Pour les galeristes, ce bouleversement de calendrier a des conséquences financières. Aude Minart, directrice de la Galerie africaine à Paris, a exprimé son regret face à cet impact financier. Elle a déjà dépensé de l’argent pour les billets d’avion, l’hébergement des artistes et la location de l’espace d’exposition, des frais qui ne seront malheureusement pas remboursés. Elle sera contrainte de reprogrammer ses activités pour novembre.
Dans une démarche spontanée, les acteurs du secteur culturel ont uni leurs forces sur les réseaux sociaux sous le hashtag #TheOFFisON, visant à préserver le « off » – une multitude d’événements privés organisés par les galeries d’art et les centres culturels de Dakar, en parallèle au programme officiel. Le but de cette action est de diffuser les initiatives restantes et de proposer des programmes en ligne. Cependant, cette initiative n’a pas été bien accueillie par le comité d’organisation de Dak’Art.

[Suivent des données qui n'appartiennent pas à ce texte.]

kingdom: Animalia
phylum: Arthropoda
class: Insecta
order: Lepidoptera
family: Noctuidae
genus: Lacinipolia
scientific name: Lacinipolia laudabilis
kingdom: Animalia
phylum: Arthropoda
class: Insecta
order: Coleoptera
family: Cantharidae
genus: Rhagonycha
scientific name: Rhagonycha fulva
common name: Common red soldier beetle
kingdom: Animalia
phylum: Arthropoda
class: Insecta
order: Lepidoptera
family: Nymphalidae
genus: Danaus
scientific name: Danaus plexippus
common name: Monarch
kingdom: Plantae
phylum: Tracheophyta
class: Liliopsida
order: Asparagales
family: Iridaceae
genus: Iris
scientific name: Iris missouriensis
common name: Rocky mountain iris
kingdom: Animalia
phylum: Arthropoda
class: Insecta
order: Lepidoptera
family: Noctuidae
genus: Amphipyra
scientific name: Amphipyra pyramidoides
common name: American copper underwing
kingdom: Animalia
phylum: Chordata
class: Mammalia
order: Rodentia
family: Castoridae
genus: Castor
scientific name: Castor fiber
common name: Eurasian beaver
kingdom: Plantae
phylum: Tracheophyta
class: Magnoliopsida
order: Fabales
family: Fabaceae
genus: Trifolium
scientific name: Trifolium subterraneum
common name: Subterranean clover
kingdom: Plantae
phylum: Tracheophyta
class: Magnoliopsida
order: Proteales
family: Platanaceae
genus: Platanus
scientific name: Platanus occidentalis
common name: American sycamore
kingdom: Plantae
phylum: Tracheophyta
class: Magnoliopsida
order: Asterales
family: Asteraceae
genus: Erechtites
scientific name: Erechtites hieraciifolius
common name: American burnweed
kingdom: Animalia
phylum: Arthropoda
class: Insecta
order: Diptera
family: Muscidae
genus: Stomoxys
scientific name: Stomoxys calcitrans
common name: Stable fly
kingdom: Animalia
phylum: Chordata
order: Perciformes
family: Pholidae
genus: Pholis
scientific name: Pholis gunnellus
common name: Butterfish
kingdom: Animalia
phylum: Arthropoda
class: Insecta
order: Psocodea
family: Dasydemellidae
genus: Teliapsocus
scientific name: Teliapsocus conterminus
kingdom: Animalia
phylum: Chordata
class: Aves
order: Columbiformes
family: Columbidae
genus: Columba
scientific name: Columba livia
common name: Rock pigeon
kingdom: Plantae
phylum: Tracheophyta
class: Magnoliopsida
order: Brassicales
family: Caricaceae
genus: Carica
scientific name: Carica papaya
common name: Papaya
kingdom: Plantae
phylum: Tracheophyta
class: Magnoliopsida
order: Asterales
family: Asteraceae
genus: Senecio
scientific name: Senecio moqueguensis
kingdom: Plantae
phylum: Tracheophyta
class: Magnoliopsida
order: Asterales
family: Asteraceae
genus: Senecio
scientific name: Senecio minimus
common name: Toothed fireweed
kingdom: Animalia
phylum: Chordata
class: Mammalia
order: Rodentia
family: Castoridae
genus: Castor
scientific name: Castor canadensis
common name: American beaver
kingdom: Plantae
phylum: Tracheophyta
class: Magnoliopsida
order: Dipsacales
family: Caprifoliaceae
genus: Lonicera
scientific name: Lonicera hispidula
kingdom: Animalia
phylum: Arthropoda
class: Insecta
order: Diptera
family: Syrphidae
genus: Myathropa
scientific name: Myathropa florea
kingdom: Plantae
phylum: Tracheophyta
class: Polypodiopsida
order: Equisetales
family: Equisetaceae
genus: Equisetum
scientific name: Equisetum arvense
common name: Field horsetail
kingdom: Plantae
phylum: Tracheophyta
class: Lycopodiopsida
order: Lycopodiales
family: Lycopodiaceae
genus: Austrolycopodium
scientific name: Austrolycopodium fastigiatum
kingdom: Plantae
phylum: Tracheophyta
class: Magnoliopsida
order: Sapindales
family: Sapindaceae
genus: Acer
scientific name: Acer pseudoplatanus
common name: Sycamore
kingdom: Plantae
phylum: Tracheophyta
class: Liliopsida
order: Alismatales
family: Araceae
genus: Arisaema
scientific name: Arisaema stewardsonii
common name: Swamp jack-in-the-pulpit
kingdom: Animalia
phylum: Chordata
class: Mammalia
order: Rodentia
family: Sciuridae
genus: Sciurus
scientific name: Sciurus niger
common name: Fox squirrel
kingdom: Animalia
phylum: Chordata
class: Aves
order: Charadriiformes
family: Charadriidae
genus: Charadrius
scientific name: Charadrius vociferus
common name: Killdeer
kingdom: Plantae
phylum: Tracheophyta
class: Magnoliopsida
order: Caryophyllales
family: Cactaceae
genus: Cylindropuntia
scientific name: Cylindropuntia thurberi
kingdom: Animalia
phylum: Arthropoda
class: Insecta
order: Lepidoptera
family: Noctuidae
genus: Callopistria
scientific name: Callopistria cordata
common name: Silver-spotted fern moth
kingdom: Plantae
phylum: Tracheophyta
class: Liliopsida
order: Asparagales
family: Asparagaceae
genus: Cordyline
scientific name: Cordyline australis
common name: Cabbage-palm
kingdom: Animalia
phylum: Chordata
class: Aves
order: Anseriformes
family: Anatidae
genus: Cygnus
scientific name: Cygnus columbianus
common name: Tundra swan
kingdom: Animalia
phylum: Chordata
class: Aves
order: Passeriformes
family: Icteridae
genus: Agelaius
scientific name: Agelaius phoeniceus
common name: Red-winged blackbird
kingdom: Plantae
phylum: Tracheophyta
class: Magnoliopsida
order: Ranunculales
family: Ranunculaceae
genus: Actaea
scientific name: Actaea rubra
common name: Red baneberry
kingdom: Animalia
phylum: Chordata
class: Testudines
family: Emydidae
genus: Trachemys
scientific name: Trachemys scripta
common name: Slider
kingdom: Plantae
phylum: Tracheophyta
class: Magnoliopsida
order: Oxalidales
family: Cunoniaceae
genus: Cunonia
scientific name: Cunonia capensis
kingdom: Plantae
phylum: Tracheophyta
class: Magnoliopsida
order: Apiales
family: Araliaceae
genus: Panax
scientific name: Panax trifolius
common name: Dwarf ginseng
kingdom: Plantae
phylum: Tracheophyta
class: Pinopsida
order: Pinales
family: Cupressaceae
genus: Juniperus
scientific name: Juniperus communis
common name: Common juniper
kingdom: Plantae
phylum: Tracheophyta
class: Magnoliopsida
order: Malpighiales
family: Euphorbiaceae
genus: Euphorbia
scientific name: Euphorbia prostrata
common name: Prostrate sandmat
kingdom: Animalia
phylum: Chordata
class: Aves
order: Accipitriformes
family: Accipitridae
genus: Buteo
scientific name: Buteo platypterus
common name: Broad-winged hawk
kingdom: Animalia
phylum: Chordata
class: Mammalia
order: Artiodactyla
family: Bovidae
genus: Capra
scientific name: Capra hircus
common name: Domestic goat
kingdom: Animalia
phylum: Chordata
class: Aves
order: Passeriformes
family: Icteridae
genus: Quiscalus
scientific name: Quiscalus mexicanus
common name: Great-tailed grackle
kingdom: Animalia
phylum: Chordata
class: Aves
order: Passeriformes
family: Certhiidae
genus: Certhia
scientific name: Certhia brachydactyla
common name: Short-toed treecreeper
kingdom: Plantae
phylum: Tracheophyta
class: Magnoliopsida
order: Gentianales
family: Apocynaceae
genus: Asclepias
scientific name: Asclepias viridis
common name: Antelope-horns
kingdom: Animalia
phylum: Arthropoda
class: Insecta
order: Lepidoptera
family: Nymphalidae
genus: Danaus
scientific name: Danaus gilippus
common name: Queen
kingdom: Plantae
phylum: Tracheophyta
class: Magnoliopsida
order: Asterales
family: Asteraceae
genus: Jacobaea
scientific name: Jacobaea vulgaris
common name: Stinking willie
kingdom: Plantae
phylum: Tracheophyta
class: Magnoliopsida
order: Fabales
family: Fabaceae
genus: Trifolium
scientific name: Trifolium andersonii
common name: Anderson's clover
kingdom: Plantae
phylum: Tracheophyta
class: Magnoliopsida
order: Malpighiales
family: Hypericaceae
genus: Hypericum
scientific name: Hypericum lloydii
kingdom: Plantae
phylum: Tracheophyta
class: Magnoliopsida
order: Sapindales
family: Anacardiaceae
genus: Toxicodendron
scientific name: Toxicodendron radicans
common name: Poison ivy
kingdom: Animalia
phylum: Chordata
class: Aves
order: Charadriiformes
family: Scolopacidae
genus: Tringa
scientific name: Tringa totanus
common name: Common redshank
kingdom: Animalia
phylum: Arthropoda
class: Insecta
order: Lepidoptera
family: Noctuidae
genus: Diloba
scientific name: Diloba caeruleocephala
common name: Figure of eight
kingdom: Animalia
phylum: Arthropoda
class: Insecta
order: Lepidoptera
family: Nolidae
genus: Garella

Selon une annonce faite le 30 avril, environ 500 événements « off » seront maintenus. Le comité d’organisation a averti que « l’image de marque du « off » est exclusivement liée à l’ « in » de la Biennale des arts de Dakar et que l’utilisation de ces éléments en dehors de la 15e Biennale de Dakar est prohibée et susceptible de poursuites judiciaires. » Joëlle Le Busy de la galerie Arte de Dakar, qui n’a modifié que la signalétique et la promotion de son événement, a répondu en disant que « le secrétariat général n’a pas le droit d’interdire des événements culturels. Je vais conserver mon exposition que j’ai planifiée depuis un an et pour laquelle j’ai fait apporter des œuvres du Burkina Faso. »
Elle n’est pas la seule à avoir choisi de conserver son programme en mai malgré l’annulation officielle. Une source rapporte que près de trois quarts des quelque 500 événements prévus pour le « off » auront lieu. Le centre d’art Raw Material est l’un d’entre eux, qui maintient son vernissage d’exposition le 19 mai. Fatima Bintou Rassoul Sy, directrice des programmes de ce centre, a réaffirmé que « notre public local et sous-régional attend ce moment. Nous ne pouvons pas nous permettre d’annuler tout » et que le mouvement #TheOFFisON «n’est d’aucune façon destiné à concurrencer ou à remplacer la Biennale».
Il reste à déterminer si, dans un délai de six mois, Dakar attirera autant de monde, compte tenu du fait que Les Rencontres de Bamako, une Biennale africaine de la photographie, commenceront presque au même moment, du 16 novembre au 15 janvier.